Lawnmowers exert sufficient vacuum power to pick up and shred fallen leaves, and that also prevents their matting and barring water when they’re used as mulch. If they’re used in compost, they decay faster than whole leaves.

Many folks use commercial barrel-like composters or just three or four pallets wired together. A three-pallet setup is easily accessed for turning.

Another method is sheet composting, laying your organic matter on the soil or in holes or trenches, and then tilling it in or covering it with soil.

Some compost piles heat up quickly, and may become more than uncomfortably hot. If set up next to a wooden fence, for instance, it’s embarrassing and dangerous when the pile catches the fence on fire.

Compost piles set up in less than ideal layers will eventually decompose into good compost, but are regarded as “cold compost.” Proper layers, moistness and air just hasten the process, creating “hot compost,” but don’t depend on getting “black gold” compost in 14 days. In spite of the advertising, I haven’t met anyone who’s succeeded to that extent with any equipment.

Compost is completed when you can no longer identify pieces in it. It can be used as mulch, or spread on garden beds or around shrubs and trees to a depth of about an inch.

It increases microbial activity in the soil food web when compost tea is thoroughly aerated and applied to soil.

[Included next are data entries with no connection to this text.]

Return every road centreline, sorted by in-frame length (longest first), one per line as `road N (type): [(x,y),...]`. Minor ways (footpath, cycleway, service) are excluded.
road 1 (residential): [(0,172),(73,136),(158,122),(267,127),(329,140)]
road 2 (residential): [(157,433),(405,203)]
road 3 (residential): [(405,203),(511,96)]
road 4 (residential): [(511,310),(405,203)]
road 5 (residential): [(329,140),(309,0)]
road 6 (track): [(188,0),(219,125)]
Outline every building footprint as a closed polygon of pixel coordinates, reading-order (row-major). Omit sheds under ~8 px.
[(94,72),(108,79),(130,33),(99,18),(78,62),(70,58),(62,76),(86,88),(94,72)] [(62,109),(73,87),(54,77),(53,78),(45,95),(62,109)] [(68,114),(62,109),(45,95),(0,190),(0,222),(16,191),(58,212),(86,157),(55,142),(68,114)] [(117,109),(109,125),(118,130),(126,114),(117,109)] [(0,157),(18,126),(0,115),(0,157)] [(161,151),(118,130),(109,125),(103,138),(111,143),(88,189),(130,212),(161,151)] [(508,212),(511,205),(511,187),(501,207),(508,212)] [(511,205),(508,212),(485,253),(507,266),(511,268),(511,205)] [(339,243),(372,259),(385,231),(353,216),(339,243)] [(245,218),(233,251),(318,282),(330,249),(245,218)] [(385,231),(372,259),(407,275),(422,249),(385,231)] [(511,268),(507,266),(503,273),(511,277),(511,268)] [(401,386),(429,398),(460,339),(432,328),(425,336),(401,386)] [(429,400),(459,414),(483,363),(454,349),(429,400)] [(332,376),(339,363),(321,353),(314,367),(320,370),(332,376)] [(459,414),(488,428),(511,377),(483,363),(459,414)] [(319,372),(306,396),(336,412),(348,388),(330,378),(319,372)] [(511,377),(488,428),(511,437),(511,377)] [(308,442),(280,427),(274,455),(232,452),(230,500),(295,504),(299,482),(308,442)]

When I’ve applied it to nearly compacted soil, it turns into light, fluffy soil within days. Some folks also use compost tea as a foliar feed to restore or maintain good health of plants.

Researchers at Laval University in Canada found that “ramial wood chips” worked wonders in soil conditioning when laid atop soil. The branches already had the right ratio of green (cambium layer) to brown (heartwood), and contained their own moisture.

Dead trees or shrubs lack the green layer, so they don’t work as well.

Most of us build “cold compost” piles, adding a little organic matter at a time.

That works, too. Rot happens in its own time. And if we move across town, the first thing gardeners move is their compost pile. That’s how valuable this black gold is.